▶ **Selected text**
-=-=-=-=-

Suspended in the new normal

Something very big is happening in Australia right now as the entire eastern seaboard and the Great Dividing Range burns out, taking human lives, homes, farms, businesses, livestock, wildlife, threatened species and sacred places with it. I was in Narooma on New Year’s Eve with my partner Neill, having headed to the south coast of NSW in the hope of respite from the month-long anxiety of living between two big unpredictable fires in my Katoomba home. On the way down we stopped with mountains friends in their holiday home at South Durras. They said they’d had word of something happening near Narooma and warnings of extremely adverse weather conditions but we couldn’t find out much. We arrived to blue skies at Bateman’s Bay – the first blue I’d seen for a month. When we approached the road to our AirBNB near Corunna Lake there was a sign saying it was closed due to bushfires. Our hosts were mystified – they hadn’t heard a thing. There was nothing much on Fires Near Me. It was 22 degrees. There was no smoke. It seemed fine.

-=-=-=-=-

Pose estimation data
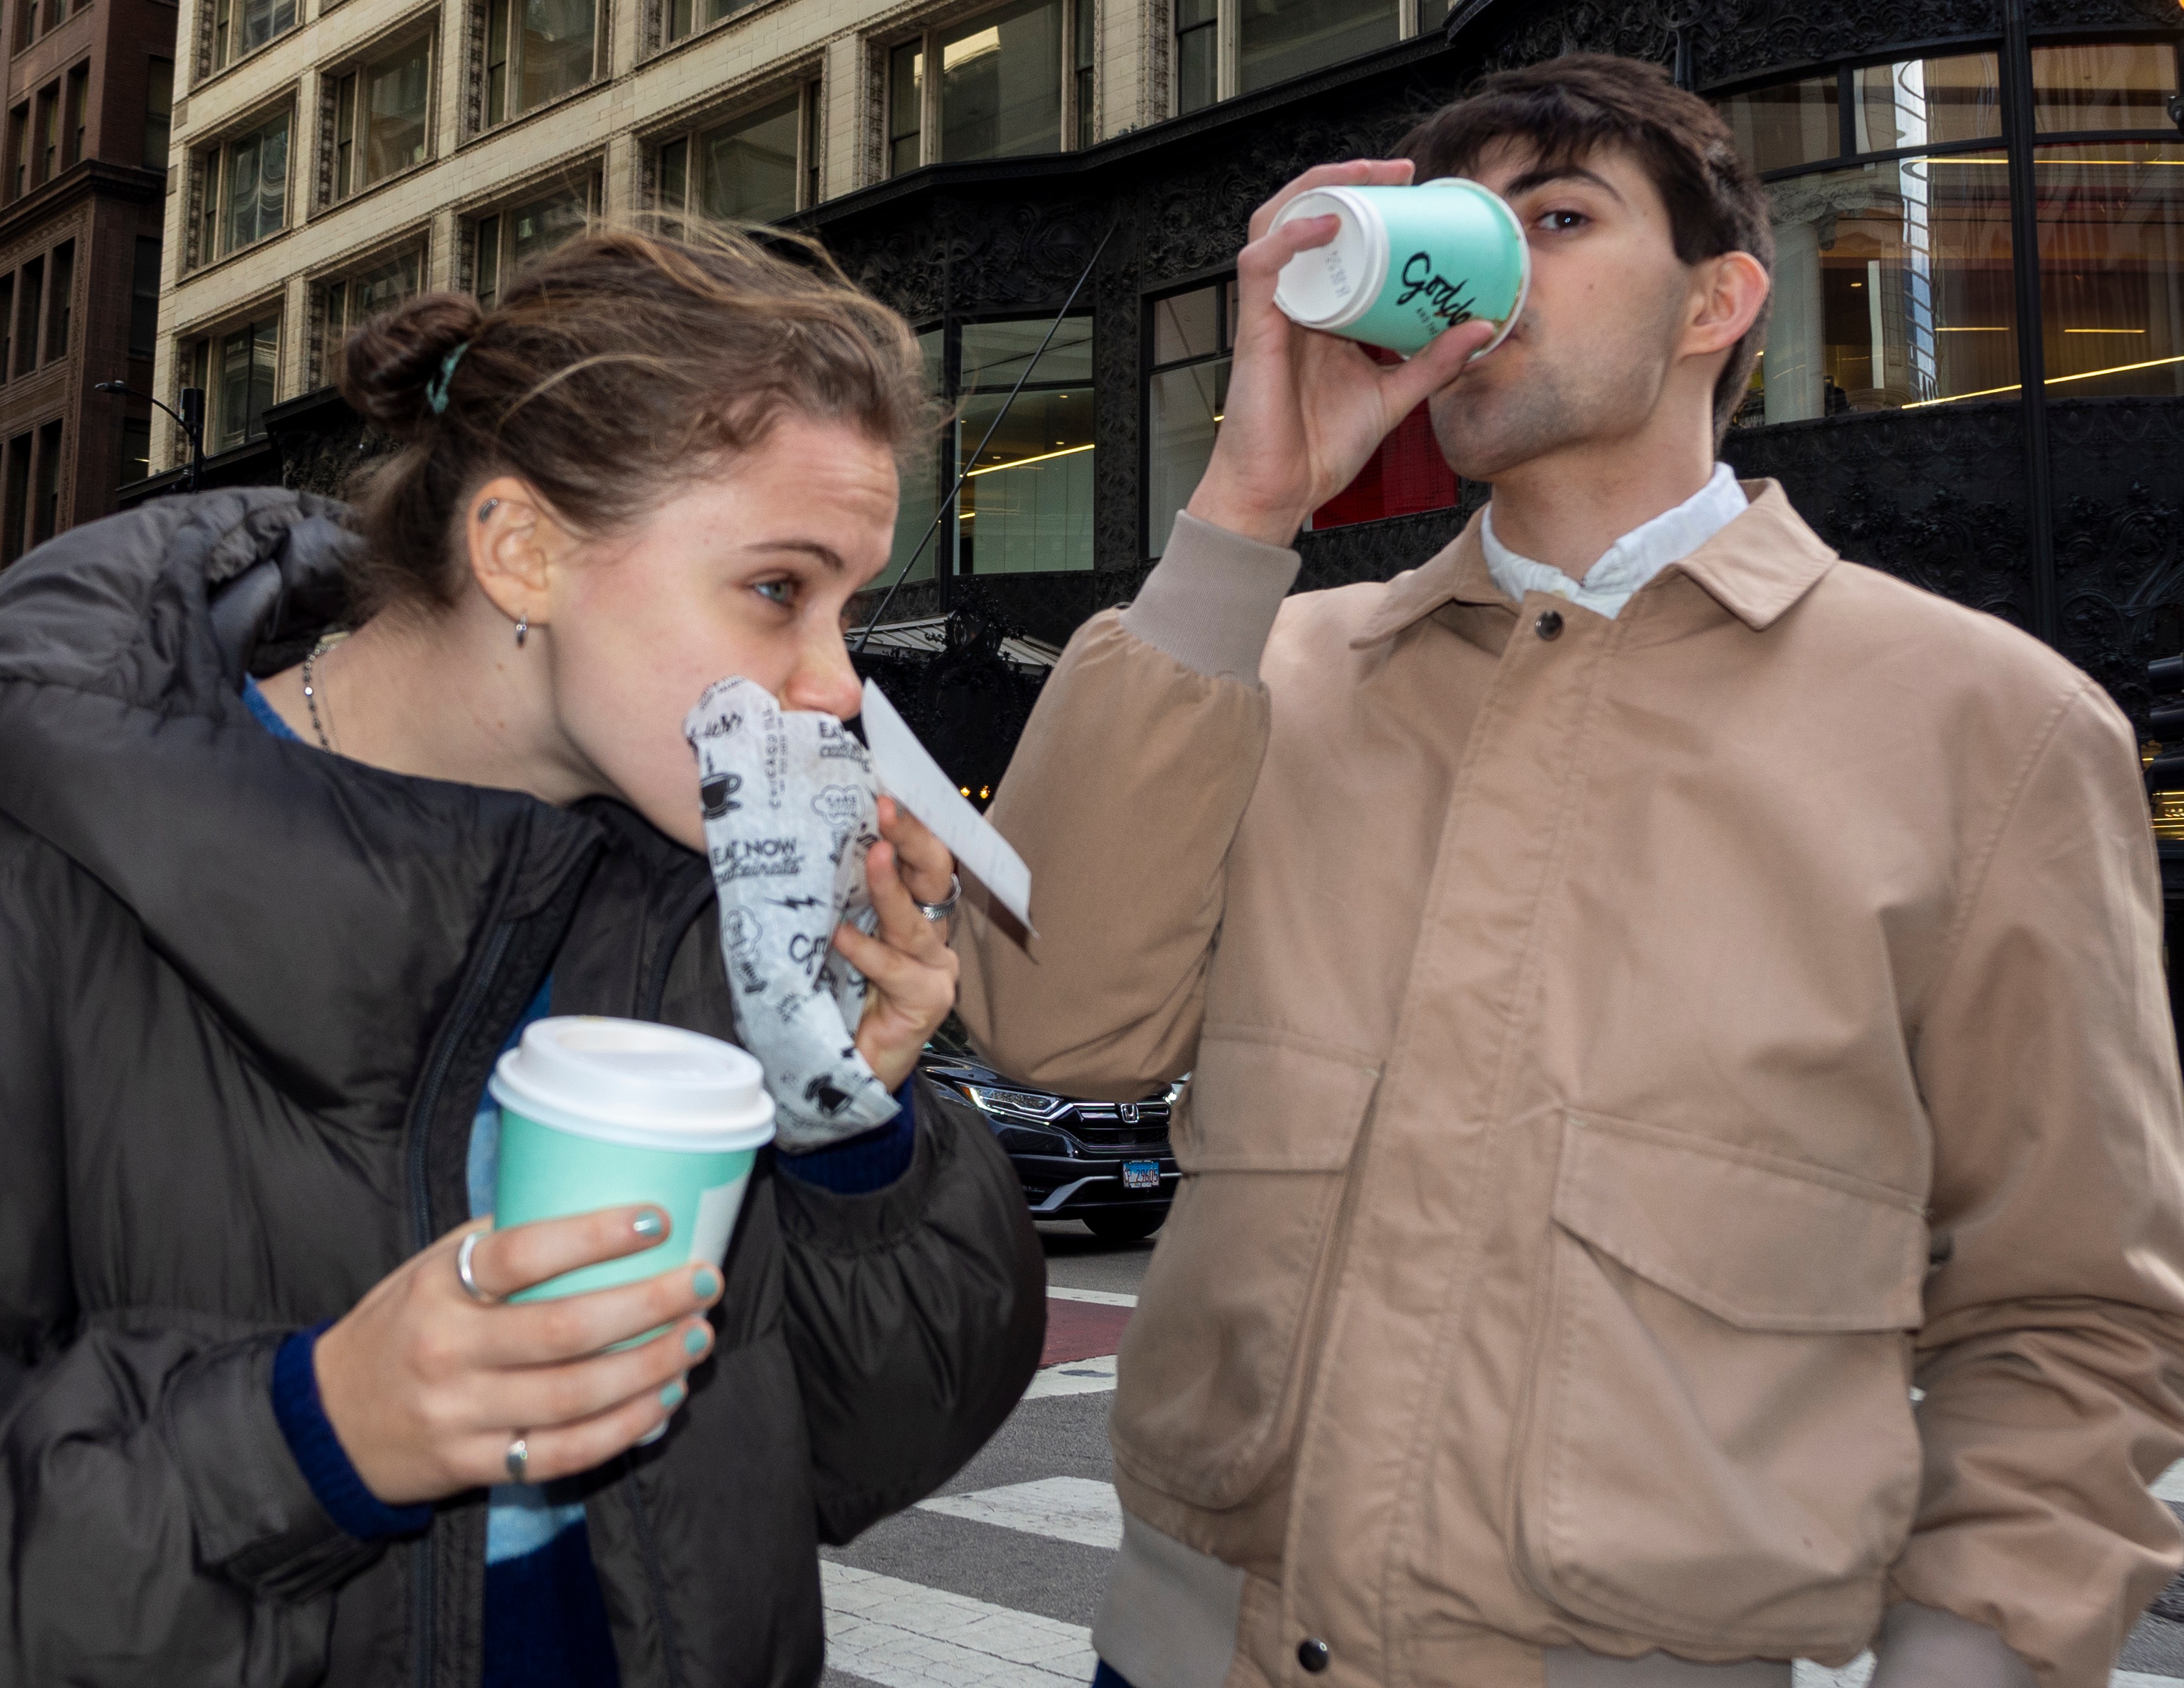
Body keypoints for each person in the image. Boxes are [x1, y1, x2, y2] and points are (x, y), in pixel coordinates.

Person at [954, 53, 2184, 1688]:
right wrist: (1248, 504)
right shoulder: (1273, 664)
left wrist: (1969, 1662)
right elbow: (1050, 1025)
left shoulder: (1992, 727)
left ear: (1717, 303)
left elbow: (2070, 1307)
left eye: (1560, 214)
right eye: (1472, 224)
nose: (1496, 265)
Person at [0, 225, 1044, 1685]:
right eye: (775, 591)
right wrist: (316, 1435)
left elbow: (862, 1455)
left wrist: (845, 1122)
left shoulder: (691, 895)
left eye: (848, 605)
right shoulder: (48, 854)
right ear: (523, 549)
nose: (835, 684)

-=-=-=-=-

▶ **Required action A**
In the bushfire account, why did the writer and Neill head to the south coast of NSW? Answer in one to three sentences.
▶ **Required action B**
Carry the bushfire account forward, beginning right after "It seemed fine."

▶ **Response A**
They went hoping for respite from a month of anxiety. The writer had spent that month living between two big, unpredictable fires at home in Katoomba.

▶ **Response B**
 
A massive thunder crack at 5.30am signalled the lightning strike on Cobargo, which was just 20km from where we were sleeping. We rose at 8am to sky so dark we thought it was dawn and found our hosts had pulled in their staff and kids to prepare for the conflagration. We decided we would get out of their way. We drove into town to find no traffic lights and that all roads out to the north and south were cut. By 9am we were settling into the evacuation centre at Narooma PCYC, with friends and safe, but without communications, electricity, access to shops, fuel, banks, or any information about what was happening in the hills around us. We are all such babies without our smartphones and EFTPOS – by 11am most of us had no reception and later that night the mobile services were all diverted to emergency services so phones did not work at all. Fires Near Me crashed completely (it links to 000 callouts, which were apparently coming every four seconds from Cobargo, Bateman’s Bay and Malua Bay) and Live Traffic and Google Maps conflicted. Everyone turned to ABC radio, listening in using the precious batteries in our cars.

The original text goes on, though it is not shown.